#### [TASK TO COMPLETE]
From the records below, transcribe only the lines running from the one with "Créer des offres exclusives..." through the one with "documentaires, des films, des sports et des". Keep both of those end lines.

#### [Items from a dataset]
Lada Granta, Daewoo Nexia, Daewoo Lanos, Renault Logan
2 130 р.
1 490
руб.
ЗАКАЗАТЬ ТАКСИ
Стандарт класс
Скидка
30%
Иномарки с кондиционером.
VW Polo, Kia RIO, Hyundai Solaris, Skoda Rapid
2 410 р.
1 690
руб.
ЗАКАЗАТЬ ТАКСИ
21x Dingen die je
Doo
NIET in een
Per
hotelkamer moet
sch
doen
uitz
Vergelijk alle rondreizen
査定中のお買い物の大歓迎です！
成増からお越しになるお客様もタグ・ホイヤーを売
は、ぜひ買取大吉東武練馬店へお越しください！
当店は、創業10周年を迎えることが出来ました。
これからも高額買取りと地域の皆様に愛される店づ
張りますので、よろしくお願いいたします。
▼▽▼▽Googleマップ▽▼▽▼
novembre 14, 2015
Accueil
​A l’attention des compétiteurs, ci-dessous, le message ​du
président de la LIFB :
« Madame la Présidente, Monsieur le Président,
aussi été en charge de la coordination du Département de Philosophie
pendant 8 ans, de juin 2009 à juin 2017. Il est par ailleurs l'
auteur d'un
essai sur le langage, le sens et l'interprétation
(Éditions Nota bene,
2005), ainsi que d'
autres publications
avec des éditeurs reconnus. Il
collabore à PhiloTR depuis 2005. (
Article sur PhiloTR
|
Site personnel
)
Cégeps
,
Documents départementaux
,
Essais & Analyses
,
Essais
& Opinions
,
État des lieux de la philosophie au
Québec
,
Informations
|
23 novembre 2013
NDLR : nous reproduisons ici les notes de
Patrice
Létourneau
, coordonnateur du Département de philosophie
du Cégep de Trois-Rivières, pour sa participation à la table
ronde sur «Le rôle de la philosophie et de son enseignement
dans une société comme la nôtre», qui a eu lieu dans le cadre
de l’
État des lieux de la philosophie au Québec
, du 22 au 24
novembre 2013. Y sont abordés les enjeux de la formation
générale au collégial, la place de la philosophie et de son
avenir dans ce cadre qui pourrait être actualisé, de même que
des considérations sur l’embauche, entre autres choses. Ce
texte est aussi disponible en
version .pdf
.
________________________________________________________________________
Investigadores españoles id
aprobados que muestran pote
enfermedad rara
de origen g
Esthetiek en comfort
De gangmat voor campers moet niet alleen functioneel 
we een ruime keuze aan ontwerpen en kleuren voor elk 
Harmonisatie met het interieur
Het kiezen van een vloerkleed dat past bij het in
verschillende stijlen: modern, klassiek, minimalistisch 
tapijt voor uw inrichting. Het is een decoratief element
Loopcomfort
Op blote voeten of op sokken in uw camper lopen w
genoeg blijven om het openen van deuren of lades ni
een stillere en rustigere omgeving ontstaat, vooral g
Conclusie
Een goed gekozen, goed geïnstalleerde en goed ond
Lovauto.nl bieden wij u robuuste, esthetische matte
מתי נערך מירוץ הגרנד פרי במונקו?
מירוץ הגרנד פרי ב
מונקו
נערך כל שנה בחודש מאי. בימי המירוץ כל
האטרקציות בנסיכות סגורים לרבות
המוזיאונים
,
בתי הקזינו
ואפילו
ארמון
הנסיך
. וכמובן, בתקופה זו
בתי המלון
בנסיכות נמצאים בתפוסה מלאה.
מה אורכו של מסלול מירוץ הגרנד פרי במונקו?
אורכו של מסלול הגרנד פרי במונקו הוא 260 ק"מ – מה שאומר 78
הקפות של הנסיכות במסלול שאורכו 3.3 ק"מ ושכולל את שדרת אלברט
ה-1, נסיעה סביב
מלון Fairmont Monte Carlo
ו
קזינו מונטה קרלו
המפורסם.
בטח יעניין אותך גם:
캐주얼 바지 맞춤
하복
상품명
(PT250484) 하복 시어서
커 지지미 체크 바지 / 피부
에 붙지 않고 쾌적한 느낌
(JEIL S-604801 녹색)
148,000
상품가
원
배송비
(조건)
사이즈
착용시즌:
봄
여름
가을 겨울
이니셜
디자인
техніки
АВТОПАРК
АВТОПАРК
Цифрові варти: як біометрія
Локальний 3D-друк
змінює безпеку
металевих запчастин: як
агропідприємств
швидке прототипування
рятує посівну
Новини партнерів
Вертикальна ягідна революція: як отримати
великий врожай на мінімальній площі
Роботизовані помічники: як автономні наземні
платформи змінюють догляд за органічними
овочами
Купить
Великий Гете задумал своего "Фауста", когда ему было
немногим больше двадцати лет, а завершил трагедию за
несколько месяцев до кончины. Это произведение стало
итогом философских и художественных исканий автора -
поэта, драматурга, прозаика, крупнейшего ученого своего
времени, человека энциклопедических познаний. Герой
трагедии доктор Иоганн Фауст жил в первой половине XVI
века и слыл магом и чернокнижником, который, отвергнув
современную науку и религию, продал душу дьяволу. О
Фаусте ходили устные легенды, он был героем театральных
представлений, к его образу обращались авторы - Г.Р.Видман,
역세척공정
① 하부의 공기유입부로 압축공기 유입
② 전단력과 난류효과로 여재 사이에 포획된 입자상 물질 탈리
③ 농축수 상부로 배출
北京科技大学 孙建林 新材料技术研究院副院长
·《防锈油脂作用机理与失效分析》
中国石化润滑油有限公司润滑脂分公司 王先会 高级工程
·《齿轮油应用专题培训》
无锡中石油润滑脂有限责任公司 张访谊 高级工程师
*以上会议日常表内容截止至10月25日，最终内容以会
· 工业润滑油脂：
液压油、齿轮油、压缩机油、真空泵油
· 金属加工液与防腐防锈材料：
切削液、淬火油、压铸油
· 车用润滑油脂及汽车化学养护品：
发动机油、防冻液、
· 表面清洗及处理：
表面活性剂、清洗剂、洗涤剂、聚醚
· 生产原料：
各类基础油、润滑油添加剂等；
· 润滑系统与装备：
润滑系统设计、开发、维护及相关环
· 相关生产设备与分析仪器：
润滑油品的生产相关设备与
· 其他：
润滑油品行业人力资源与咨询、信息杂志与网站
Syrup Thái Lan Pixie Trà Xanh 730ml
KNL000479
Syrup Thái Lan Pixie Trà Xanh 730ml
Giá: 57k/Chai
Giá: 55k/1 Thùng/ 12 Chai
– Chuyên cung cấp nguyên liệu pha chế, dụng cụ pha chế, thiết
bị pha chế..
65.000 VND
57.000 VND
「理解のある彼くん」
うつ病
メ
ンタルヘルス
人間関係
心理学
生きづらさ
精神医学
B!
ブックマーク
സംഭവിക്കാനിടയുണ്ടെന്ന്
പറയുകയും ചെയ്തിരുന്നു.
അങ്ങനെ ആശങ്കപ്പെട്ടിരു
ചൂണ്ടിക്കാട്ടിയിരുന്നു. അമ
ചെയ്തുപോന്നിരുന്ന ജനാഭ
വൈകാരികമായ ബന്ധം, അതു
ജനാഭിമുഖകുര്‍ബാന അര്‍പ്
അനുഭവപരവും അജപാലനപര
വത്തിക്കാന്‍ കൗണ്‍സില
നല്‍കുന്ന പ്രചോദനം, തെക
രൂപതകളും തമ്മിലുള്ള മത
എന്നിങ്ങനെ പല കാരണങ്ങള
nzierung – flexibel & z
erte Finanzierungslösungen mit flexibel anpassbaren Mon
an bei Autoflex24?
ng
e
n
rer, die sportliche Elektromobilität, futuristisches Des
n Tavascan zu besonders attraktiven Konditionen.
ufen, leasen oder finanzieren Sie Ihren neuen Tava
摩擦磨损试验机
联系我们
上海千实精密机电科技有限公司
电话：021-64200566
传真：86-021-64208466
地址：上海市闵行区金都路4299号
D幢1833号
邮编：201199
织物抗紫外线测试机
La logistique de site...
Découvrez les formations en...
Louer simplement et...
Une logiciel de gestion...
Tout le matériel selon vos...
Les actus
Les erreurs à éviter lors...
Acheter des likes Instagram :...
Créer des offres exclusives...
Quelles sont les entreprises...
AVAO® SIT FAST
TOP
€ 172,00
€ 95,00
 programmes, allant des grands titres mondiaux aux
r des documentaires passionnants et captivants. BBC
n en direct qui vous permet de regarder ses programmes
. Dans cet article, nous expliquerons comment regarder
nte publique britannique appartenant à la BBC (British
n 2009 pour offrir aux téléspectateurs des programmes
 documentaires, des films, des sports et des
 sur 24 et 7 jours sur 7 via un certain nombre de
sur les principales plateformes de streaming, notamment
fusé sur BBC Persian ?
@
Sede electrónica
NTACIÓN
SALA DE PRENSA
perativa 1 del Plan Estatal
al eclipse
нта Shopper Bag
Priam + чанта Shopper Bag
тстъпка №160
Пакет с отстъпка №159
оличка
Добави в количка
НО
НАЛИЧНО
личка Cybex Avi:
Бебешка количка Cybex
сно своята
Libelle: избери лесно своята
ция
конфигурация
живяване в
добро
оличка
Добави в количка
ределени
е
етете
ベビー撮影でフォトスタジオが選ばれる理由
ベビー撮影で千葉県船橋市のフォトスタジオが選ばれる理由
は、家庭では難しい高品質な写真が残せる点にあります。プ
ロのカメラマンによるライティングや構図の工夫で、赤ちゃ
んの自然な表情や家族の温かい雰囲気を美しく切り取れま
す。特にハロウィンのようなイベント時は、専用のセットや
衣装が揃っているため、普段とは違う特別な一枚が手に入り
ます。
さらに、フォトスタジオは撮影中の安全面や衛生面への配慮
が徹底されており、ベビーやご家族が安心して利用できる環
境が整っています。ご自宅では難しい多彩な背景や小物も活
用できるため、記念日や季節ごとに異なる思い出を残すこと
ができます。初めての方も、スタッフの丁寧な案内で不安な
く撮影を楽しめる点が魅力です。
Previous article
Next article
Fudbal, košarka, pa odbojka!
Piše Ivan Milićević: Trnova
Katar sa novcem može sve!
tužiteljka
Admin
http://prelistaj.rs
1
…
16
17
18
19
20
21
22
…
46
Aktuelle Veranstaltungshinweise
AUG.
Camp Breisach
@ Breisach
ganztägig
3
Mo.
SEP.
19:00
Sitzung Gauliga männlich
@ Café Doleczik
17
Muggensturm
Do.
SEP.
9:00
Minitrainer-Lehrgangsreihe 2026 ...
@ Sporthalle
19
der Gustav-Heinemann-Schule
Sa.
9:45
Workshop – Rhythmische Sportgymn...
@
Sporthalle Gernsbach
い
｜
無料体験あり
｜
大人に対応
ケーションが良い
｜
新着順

#### [RESPONSE TO THIS EXERCISE]
Créer des offres exclusives...
Quelles sont les entreprises...
AVAO® SIT FAST
TOP
€ 172,00
€ 95,00
 programmes, allant des grands titres mondiaux aux
r des documentaires passionnants et captivants. BBC
n en direct qui vous permet de regarder ses programmes
. Dans cet article, nous expliquerons comment regarder
nte publique britannique appartenant à la BBC (British
n 2009 pour offrir aux téléspectateurs des programmes
 documentaires, des films, des sports et des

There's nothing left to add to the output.